As Detroit flatlines and those of us in the media quiver in our boots over impending newspaper closures and layoffs, the other half wants us to know they’re in pain. Only their pain looks nothing like ours.
Take Laura Steins, who not only has the live-in nanny but whose kids have “generic” cell phones and True Religion jeans. Along with the pool man and the gardener, these are costs she told the Washington Post are ” non-negotiable facts of her life and not discretionary.” For a woman who gets $75,000 a year in child support, well, let’s just say we should be so lucky.
Don’t think for a moment that the author really wants us to feel bad for Steins that she has given up her trips to the colorist (just read the closing line “Perfect looks perfect from a distance”). But the look-see at the lives of children living in this type of rich poverty is what fascinates.
The children complains that her cell phone just isn’t as cool as those her friends have. Could happen in any home, it’s true. But then, even in the lower middle class homes where cell phones for kids are ubiquitous, so too are the cheaper phones. Kids who complain don’t want a nicer one – they want one. Period.
And where the other person (beside mom or dad) making dinner in the average strapped American home is a child, the Steins’ kids and their ilk have the nanny to do that.
Perhaps Steins is right – some of these costs are necessary rather than discretionary. She can’t sell a house when the real estate market rights itself if she’s let the grounds go to pot. And living in an upscale neighborhood calls for upscale spending – including on your kids, lest they be picked on at school for their “lesser” clothing and accessories.
Believe it or not, I can buy a small percentage of her reasoning. It might even be best for her kids. But, in the end, Steins still has the power to make choices. She can choose not to get her hair colored, choose to employ a live-in nanny over a part-time babysitter, choose to hire a gardener rather than taking her three kids outside to help her weed.
And that – more than her bank account – is where she’s got it over on half of America. It’s not the upper middle class and rich Americans’ “stuff” so much as their decision to keep and add to it . . . and their attempts to simultaneously complain and justify their reasoning that their affluent lifestyle calls for less sacrifice.
Because the single mom making minimum wage who hasn’t seen a lick of childhood support in the last year and a half lost the power of choice a long time ago.

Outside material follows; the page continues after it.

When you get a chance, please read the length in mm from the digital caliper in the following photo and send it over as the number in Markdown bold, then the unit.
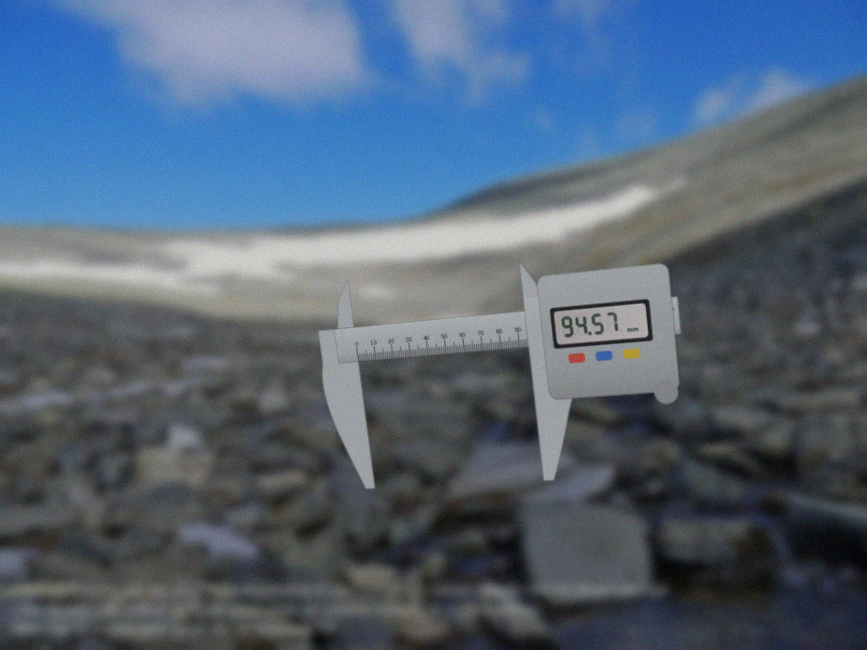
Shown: **94.57** mm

Do you feel sorry for the poor little rich kids?
Image: Amazon


Shoot, we “squeak” by on not much more than she gets in CS. I feel sorry…for the kids, not because they’re “poor” but because they, from the outside, live in a materialistic world.

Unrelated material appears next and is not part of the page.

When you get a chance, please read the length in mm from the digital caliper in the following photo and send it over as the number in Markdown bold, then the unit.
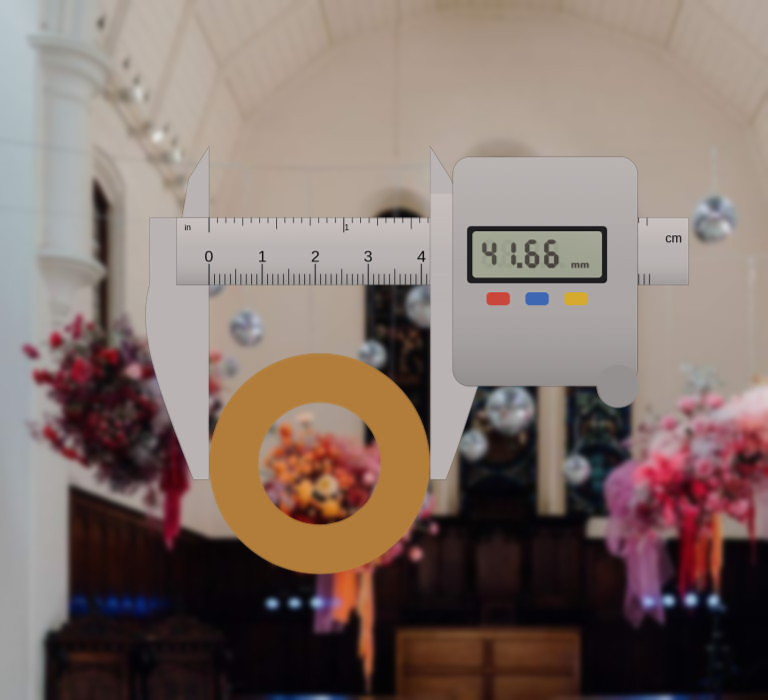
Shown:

I don’t feel sorry for Steins, I don’t think she’s asking for that, and I don’t think the article was meant to evoke that response. I think it was meant to show the relativity of the recession.
You know, many of the poor people had/have choices, too…they chose to party instead of working hard in college. They may have chosen to be arty and bohemian rather than practical in their careers. They chose to have more kids than they could afford. Many choose more expensive processed foods or fast food than taking the time to cook. Many choose to pay for cable instead of reading or bettering themselves. Lots of people have choices. I am tired of the sainting of the poor. Many have had hard knocks many others are living the results of a lifetime of their own bad choices and sloth. I know people like this.

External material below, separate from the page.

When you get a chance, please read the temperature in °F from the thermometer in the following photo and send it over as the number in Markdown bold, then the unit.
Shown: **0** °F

Many, but not all. Then again, when one knowingly makes poor choices that lead to a poor outcome, I try not to saint, too.
It reminds me of an article I read a few years ago. Families of four making between $20k and $3 million a year were interviewed. Everyone thought they were just squeaking by and if they just had a little more money they would be ok. Everyone thinks they need more money, it is just the way our world works.
A lot of non-partying, college grad, avid readers are out of work these days. For instance, my husband – who was laid off from a job (along with 3000) of his coworkers after 13 years at his company (he was hired right out of college, where he did not party his time away). We are living on a lot less now…I don’t want to be part of the “sainted” poor, I don’t want to bee poor at all. However, I don’t want people assuming we’re losers just because we don’t have a live-in nanny…
of GP: I love when people make broad generalizations based on their own limited experience. It makes you look really intelligent.